Michelle Bolsonaro mandando recado para ao petista e ao Ministro Luiz Fux.
A Voz da Mulher que sabe se posicionar!
Parabéns, Michelle! pic.twitter.com/gvQXqVebbZ— Cris Vivi 🌼 (@VicentinVilma) April 6, 2025
Débora se tornou uma espécie de símbolo do bolsonarismo para apontar que o STF comete excessos ao julgar o 8 de janeiro, em discurso que pode se estender a Bolsonaro e aliados. Sem brecha política para anistiar os invasores, o grupo têm se alinhado na defesa de que as penas são desproporcionais — com mais de 500 condenados, 44 foram sentenciados a 17 anos ou mais de reclusão, período equiparável a um homicídio qualificado.
Além de Fux, o argumento encontra outros respaldos no mundo jurídico. “Há uma desproporção na quantidade de penas, notadamente nas que chegam a quase 18 anos de reclusão, considerando que, como noticiado, muitos dos condenados não tinham qualquer posição de comando”, disse à IstoÉ Nestor Santiago, advogado criminalista e professor da Universidade de Fortaleza e da UFC (Universidade Federal do Ceará).

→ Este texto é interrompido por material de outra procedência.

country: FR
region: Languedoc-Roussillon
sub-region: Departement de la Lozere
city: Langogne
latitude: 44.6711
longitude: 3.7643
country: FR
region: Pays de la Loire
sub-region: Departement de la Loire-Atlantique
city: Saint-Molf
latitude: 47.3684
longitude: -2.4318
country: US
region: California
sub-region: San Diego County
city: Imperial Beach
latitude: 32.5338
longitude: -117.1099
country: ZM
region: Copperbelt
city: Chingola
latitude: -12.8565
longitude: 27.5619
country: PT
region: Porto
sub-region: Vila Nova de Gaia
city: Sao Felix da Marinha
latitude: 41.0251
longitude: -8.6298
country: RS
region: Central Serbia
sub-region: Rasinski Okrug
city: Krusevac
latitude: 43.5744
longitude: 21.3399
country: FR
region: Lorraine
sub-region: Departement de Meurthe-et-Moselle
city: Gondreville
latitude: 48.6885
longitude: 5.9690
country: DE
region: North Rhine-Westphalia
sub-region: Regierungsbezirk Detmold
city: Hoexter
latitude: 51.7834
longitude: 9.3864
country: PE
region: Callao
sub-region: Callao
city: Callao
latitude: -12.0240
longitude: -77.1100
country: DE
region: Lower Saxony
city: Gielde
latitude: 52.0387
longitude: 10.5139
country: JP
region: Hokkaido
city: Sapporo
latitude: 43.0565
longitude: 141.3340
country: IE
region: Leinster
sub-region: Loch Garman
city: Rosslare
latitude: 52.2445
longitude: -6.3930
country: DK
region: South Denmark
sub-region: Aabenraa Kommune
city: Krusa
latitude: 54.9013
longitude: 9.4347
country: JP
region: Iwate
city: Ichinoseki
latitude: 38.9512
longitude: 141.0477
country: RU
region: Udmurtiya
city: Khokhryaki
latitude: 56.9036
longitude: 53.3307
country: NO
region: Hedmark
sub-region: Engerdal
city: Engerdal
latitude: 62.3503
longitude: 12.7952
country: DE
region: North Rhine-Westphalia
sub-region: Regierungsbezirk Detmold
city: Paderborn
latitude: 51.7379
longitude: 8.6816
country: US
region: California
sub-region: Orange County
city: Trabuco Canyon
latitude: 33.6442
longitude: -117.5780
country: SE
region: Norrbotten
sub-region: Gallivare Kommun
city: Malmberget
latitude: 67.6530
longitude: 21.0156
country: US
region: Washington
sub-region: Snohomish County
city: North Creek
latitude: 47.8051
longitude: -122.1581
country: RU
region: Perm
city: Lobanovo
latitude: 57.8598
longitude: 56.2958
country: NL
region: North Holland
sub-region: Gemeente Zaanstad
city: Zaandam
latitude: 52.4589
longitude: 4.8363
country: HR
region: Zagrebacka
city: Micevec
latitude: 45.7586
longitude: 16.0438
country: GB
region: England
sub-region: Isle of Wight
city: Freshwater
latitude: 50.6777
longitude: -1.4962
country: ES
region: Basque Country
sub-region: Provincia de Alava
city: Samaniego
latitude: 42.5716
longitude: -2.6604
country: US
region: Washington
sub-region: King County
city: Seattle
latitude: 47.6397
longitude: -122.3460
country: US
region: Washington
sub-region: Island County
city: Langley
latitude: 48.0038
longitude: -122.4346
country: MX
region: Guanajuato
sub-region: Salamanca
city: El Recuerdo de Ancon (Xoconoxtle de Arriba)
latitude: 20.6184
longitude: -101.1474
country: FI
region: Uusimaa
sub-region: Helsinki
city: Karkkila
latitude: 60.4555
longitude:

Fux presidiu STF durante a pandemia de covid-19, período de ataques de Bolsonaro à corte
Contraste
Em demonstrativo mais concreto de como o grupo passou a encará-lo, Fux foi um dos três integrantes do Supremo que não tiveram o visto para entrar nos EUA revogado pelo governo Trump na sexta-feira, 18, em retaliação ao que o republicano e seus secretários têm chamado de “caça às bruxas” contra Bolsonaro. Ao seu lado, apenas André Mendonça e Kassio Nunes Marques, indicados pelo ex-presidente às vagas.
A condição se opõe àquela que o ministro enfrentou ao presidir o STF, entre setembro de 2020 e setembro de 2022. Na época, o tribunal se opôs frontalmente a decisões do Palácio do Planalto, que negava os riscos da pandemia de covid-19, e empoderou governos estaduais para a adoção de medidas restritivas ao coronavírus.
Em reação, Bolsonaro subiu o tom contra o Judiciário e deflagrou o período mais tenso da relação. Em 2021, o recado do juiz para o político foi mais duro do que nos tempos atuais: “Ninguém fechará essa corte“.